── DATA IN THIS EXERCISE
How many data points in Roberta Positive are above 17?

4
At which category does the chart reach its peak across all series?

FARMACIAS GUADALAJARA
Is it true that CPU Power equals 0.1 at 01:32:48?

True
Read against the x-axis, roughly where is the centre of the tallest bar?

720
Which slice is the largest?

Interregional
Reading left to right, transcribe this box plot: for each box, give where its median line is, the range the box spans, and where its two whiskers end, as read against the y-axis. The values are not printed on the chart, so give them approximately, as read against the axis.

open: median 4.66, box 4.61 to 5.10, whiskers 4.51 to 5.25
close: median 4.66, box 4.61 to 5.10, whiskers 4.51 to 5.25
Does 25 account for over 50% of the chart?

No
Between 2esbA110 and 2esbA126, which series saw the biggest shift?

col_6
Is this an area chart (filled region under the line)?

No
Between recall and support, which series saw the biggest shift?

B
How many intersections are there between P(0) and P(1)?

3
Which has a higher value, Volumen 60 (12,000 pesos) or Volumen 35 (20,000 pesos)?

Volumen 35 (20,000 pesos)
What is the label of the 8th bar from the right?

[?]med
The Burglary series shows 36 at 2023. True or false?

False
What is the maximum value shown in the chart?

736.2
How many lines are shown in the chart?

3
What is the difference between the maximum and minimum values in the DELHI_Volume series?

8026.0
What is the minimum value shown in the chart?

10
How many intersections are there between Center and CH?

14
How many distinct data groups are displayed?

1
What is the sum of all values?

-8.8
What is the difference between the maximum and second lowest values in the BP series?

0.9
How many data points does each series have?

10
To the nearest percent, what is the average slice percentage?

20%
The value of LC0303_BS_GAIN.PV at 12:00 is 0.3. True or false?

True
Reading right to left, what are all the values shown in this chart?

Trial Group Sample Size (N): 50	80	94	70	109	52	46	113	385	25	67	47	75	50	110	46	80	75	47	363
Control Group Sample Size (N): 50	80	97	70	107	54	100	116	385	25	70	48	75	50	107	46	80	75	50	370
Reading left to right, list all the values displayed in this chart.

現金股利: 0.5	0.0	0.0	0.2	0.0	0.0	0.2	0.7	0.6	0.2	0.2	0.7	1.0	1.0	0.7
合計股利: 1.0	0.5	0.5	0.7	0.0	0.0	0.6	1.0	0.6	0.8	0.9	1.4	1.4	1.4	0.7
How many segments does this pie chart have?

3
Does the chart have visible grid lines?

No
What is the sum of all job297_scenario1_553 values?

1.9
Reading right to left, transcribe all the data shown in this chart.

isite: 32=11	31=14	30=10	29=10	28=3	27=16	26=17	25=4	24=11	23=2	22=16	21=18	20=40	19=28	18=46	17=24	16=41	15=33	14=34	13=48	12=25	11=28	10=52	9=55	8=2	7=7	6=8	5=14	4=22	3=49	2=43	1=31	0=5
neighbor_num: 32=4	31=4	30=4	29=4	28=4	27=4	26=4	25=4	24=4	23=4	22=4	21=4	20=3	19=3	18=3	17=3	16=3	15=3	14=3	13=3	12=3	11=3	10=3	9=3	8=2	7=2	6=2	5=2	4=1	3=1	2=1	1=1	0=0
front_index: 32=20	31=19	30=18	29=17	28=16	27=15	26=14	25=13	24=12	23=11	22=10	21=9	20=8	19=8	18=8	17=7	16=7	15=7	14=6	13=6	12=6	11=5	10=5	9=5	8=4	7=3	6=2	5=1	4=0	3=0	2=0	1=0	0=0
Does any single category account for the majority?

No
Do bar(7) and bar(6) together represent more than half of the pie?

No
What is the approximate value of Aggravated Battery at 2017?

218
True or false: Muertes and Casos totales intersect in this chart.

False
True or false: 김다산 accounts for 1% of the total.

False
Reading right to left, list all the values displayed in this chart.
────
Rewrite all of the material above, replacing every occurrence of "chart" with "graph" and leaving everything else unchanged.

*SOLUTION TO THE EXERCISE*:
How many data points in Roberta Positive are above 17?

4
At which category does the graph reach its peak across all series?

FARMACIAS GUADALAJARA
Is it true that CPU Power equals 0.1 at 01:32:48?

True
Read against the x-axis, roughly where is the centre of the tallest bar?

720
Which slice is the largest?

Interregional
Reading left to right, transcribe this box plot: for each box, give where its median line is, the range the box spans, and where its two whiskers end, as read against the y-axis. The values are not printed on the graph, so give them approximately, as read against the axis.

open: median 4.66, box 4.61 to 5.10, whiskers 4.51 to 5.25
close: median 4.66, box 4.61 to 5.10, whiskers 4.51 to 5.25
Does 25 account for over 50% of the graph?

No
Between 2esbA110 and 2esbA126, which series saw the biggest shift?

col_6
Is this an area graph (filled region under the line)?

No
Between recall and support, which series saw the biggest shift?

B
How many intersections are there between P(0) and P(1)?

3
Which has a higher value, Volumen 60 (12,000 pesos) or Volumen 35 (20,000 pesos)?

Volumen 35 (20,000 pesos)
What is the label of the 8th bar from the right?

[?]med
The Burglary series shows 36 at 2023. True or false?

False
What is the maximum value shown in the graph?

736.2
How many lines are shown in the graph?

3
What is the difference between the maximum and minimum values in the DELHI_Volume series?

8026.0
What is the minimum value shown in the graph?

10
How many intersections are there between Center and CH?

14
How many distinct data groups are displayed?

1
What is the sum of all values?

-8.8
What is the difference between the maximum and second lowest values in the BP series?

0.9
How many data points does each series have?

10
To the nearest percent, what is the average slice percentage?

20%
The value of LC0303_BS_GAIN.PV at 12:00 is 0.3. True or false?

True
Reading right to left, what are all the values shown in this graph?

Trial Group Sample Size (N): 50	80	94	70	109	52	46	113	385	25	67	47	75	50	110	46	80	75	47	363
Control Group Sample Size (N): 50	80	97	70	107	54	100	116	385	25	70	48	75	50	107	46	80	75	50	370
Reading left to right, list all the values displayed in this graph.

現金股利: 0.5	0.0	0.0	0.2	0.0	0.0	0.2	0.7	0.6	0.2	0.2	0.7	1.0	1.0	0.7
合計股利: 1.0	0.5	0.5	0.7	0.0	0.0	0.6	1.0	0.6	0.8	0.9	1.4	1.4	1.4	0.7
How many segments does this pie graph have?

3
Does the graph have visible grid lines?

No
What is the sum of all job297_scenario1_553 values?

1.9
Reading right to left, transcribe all the data shown in this graph.

isite: 32=11	31=14	30=10	29=10	28=3	27=16	26=17	25=4	24=11	23=2	22=16	21=18	20=40	19=28	18=46	17=24	16=41	15=33	14=34	13=48	12=25	11=28	10=52	9=55	8=2	7=7	6=8	5=14	4=22	3=49	2=43	1=31	0=5
neighbor_num: 32=4	31=4	30=4	29=4	28=4	27=4	26=4	25=4	24=4	23=4	22=4	21=4	20=3	19=3	18=3	17=3	16=3	15=3	14=3	13=3	12=3	11=3	10=3	9=3	8=2	7=2	6=2	5=2	4=1	3=1	2=1	1=1	0=0
front_index: 32=20	31=19	30=18	29=17	28=16	27=15	26=14	25=13	24=12	23=11	22=10	21=9	20=8	19=8	18=8	17=7	16=7	15=7	14=6	13=6	12=6	11=5	10=5	9=5	8=4	7=3	6=2	5=1	4=0	3=0	2=0	1=0	0=0
Does any single category account for the majority?

No
Do bar(7) and bar(6) together represent more than half of the pie?

No
What is the approximate value of Aggravated Battery at 2017?

218
True or false: Muertes and Casos totales intersect in this graph.

False
True or false: 김다산 accounts for 1% of the total.

False
Reading right to left, list all the values displayed in this graph.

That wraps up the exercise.